JAKARTA – Meghan Markle juga Pangeran Harry menghabiskan 72 jam untuk berpartisipasi di acara penggalangan dana serta bertemu tokoh-tokoh penting.
Pakar kerajaan Tom Quinn mengungkapkan Meghan Markle merasa melakukan pekerjaan yang tersebut hebat dan juga merasa senang diperlakukan seperti anggota paruh waktu Keluarga Kerajaan.
Bahkan, kunjungan Duke serta Duchess of Sussex ke Nigeria sebagai “perjalanan kerajaan mini” serta sebagai kesuksesan besar.
“Meghan mengawasi kunjungannya ke Nigeria sebagai kesuksesan besar serta bukti bahwa ia benar selama ini – ia lalu Harry seharusnya diizinkan menjadi bangsawan paruh waktu sebab merekan sangat ahli pada hal itu,” kata Tom Quinn untuk Mirror.
“Wajah Meghan selama tur Nigeria telah menunjukkan semuanya. Kesenangannya diperlakukan sebagai tokoh besar tak dapat dipungkiri. Di sisi lain, Harry banyak kali tampak tidak ada yakin pada dirinya sendiri,” kata beliau lagi.
Namun, ekspresi Meghan Markle dinilai tidaklah percaya diri lalu sedikit sedih seperti anak kecil – ekspresi seseorang yang tersebut diminta melakukan sesuatu yang digunakan tiada pernah ia yakini oleh pasangannya yang digunakan lebih lanjut percaya diri.
Terbawa oleh kepercayaan diri istrinya, mungkin saja tidaklah pernah terpikir oleh Harry bahwa berpura-pura mengikuti tur resmi Kerajaan ke Nigeria hanya sekali menyebabkan saudara laki-lakinya serta ayahnya, Raja Charles, semakin marah padanya lalu semakin bertekad untuk menjauhinya.
Pangeran Harry, Adipati Sussex, bereaksi selama kunjungannya dalam Lightway Academy. Tom Quinn mengungkapkan Raja Charles serta Pangeran William merasa “sangat marah” melawan tur Harry juga Meghan.

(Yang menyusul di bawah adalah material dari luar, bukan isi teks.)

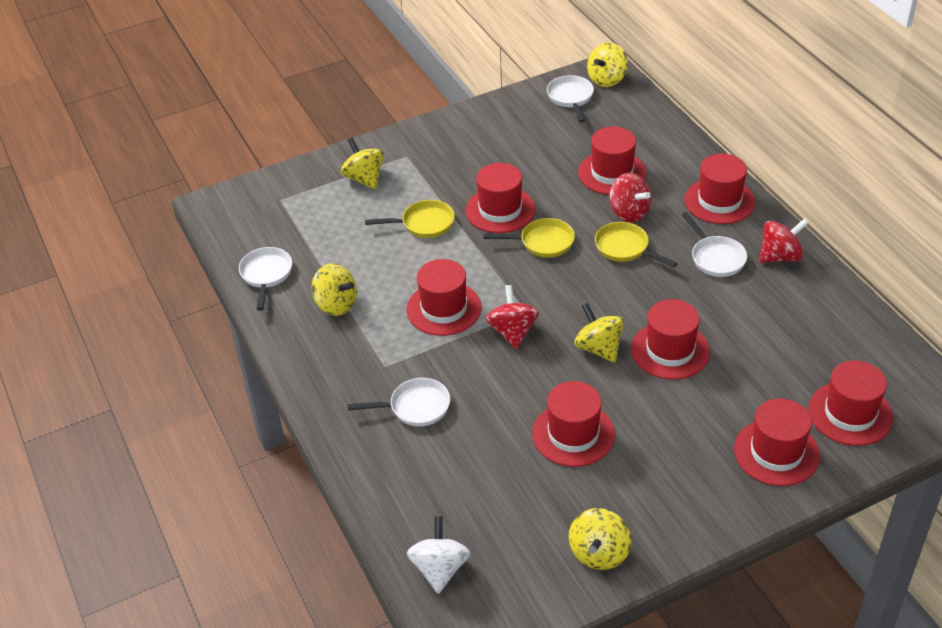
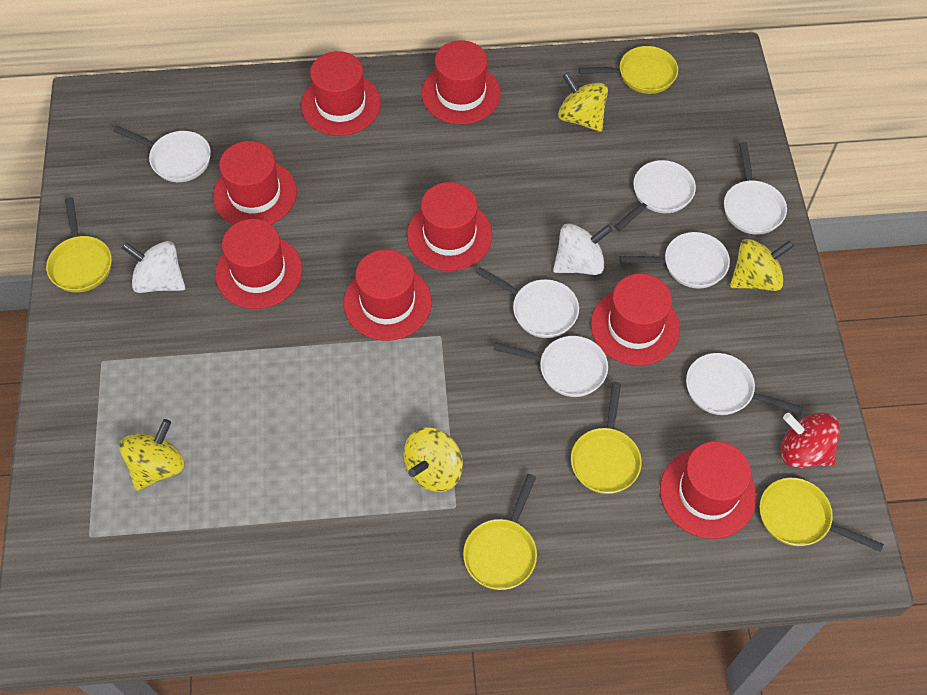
red spinning top: [486,285,539,350] [609,173,651,223] [759,218,809,263] = 3 -> [781,412,840,468] = 1
white pan: [239,247,292,311] [348,378,450,427] [547,75,594,122] [682,212,747,277] = 4 -> [113,126,211,182] [476,267,579,338] [493,336,608,397] [614,160,696,231] [620,232,730,288] [686,353,803,415] [724,142,787,235] = 7
white spinning top: [407,516,470,594] = 1 -> [122,241,185,293] [553,224,613,275] = 2
yellow pan: [365,200,454,238] [483,218,575,258] [595,222,678,267] = 3 -> [46,197,112,293] [463,474,537,590] [571,382,642,494] [578,46,678,94] [760,478,884,552] = 5
yellow spinning top: [312,264,357,316] [341,137,384,189] [569,508,631,570] [574,303,624,363] [587,43,628,87] = 5 -> [119,419,185,491] [403,427,463,492] [558,72,608,132] [730,239,794,291] = 4

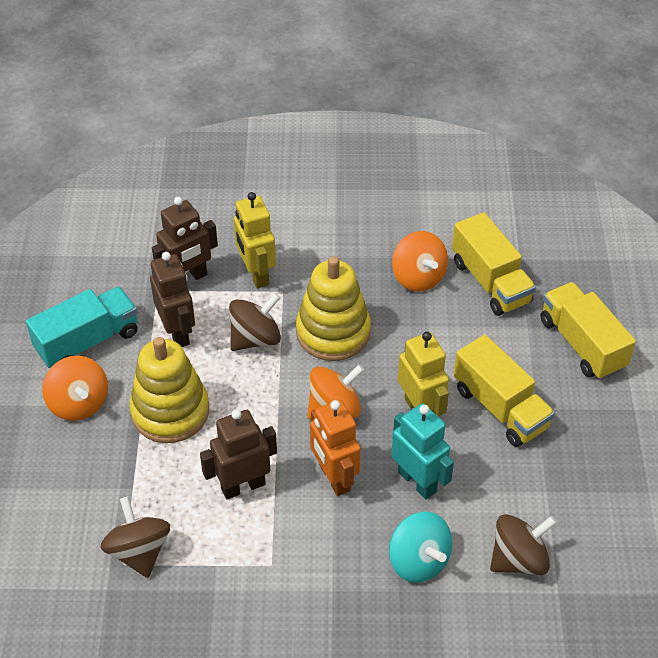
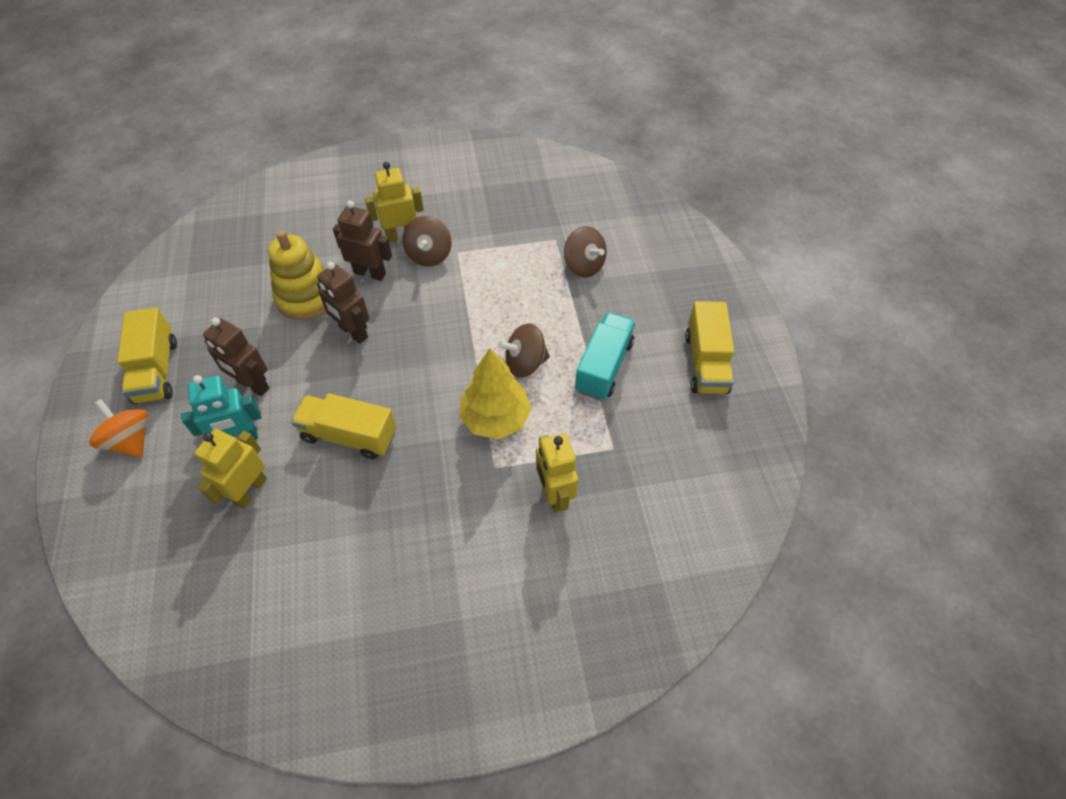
orange robot: [310,400,361,496] = 1 -> none = 0
orange spinning top: [42,356,108,421] [307,365,364,420] [392,231,448,292] = 3 -> [89,399,148,458] = 1
turquoise spinning top: [389,512,452,583] = 1 -> none = 0
yellow robot: [234,192,276,288] [398,331,449,416] = 2 -> [195,429,267,509] [365,162,424,242] [536,433,578,513] = 3
yellow stacking toy: [129,337,209,443] [296,256,371,361] = 2 -> [268,230,326,320] = 1
yellow tree: none = 0 -> [459,348,532,439] = 1

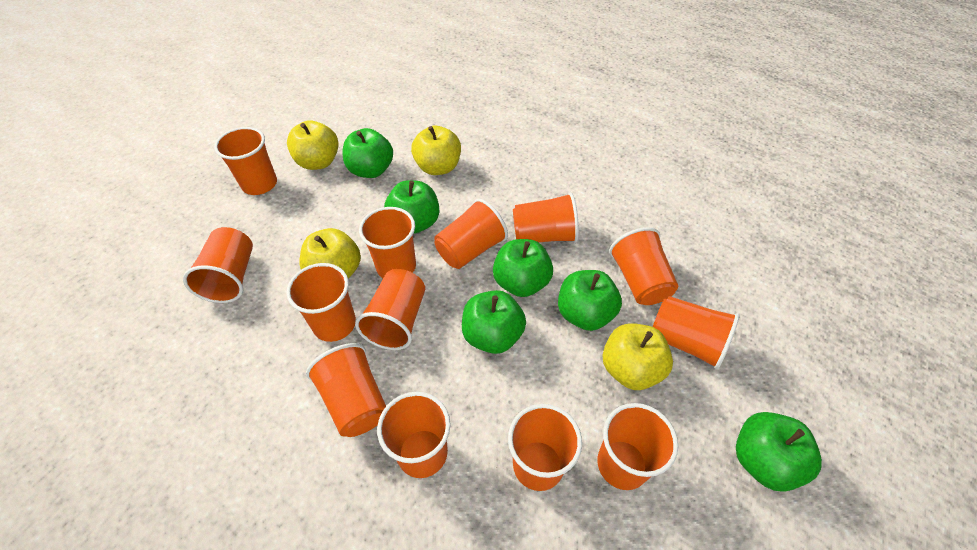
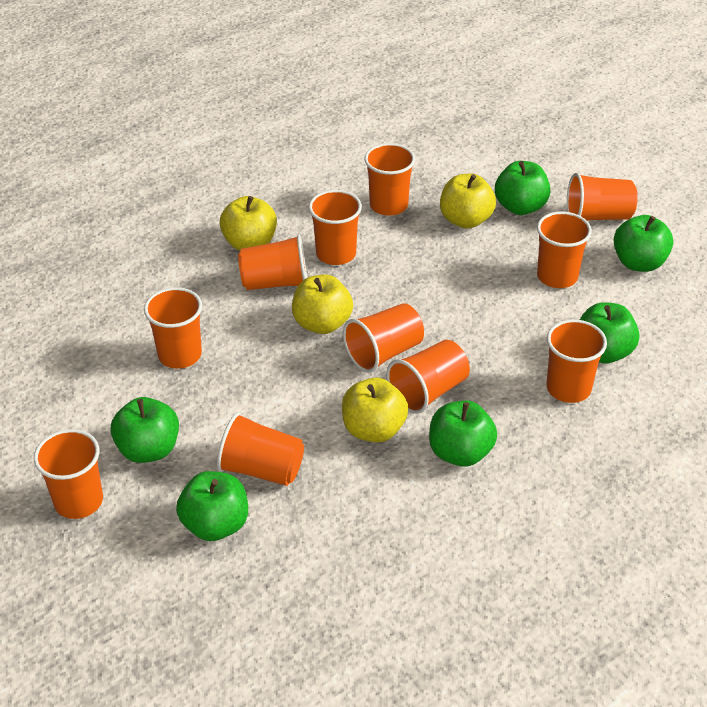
orange cup: [183,227,253,303] [214,127,277,195] [286,263,356,342] [306,343,386,437] [355,269,425,350] [359,207,416,278] [377,392,451,478] [434,199,508,269] [508,404,582,491] [513,193,579,243] [597,403,678,490] [609,227,678,305] [653,296,739,370] = 13 -> [34,429,103,519] [144,287,202,369] [217,412,304,486] [238,235,307,290] [309,190,362,265] [343,303,424,373] [364,143,415,216] [386,340,470,414] [537,211,592,288] [546,319,607,403] [567,173,638,221] = 11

“William benar-benar marah serta bertekad untuk menemukan cara agar hal ini tidak ada terjadi lagi pada masa mendatang. Charles disebut-sebut lebih banyak marah daripada siapa pun yang tersebut pernah melihatnya. Yang benar-benar menyebabkan semua orang kesal adalah kenyataan bahwa orang-orang Nigeria memperlakukan Meghan juga Harry seolah-olah merek juga menganggap ini sebagai tur resmi – semua tanda-tandanya terlihat jelas ketika pasangan itu disambut dengan tarian, resepsi, kunjungan ke sekolah, dan juga kegiatan amal,” tuturnya.
Namun, manusia sumber yang tersebut dekat dengan Sussex bersikeras bahwa perjalanan merekan ke Nigeria tak ada hubungannya dengan Keluarga Kerajaan.
Berbicara untuk People, sumber yang disebutkan mengungkapkan bahwa tur Nigeria bukanlah upaya untuk menyoroti kesenjangan yang tersebut dirasakan pada beban kerja Keluarga Kerajaan, yang digunakan pada waktu ini tidak ada semata-mata dipengaruhi oleh ketidakhadiran Harry kemudian Meghan, juga perawatan karsinoma Raja Charles lalu Kate Middleton.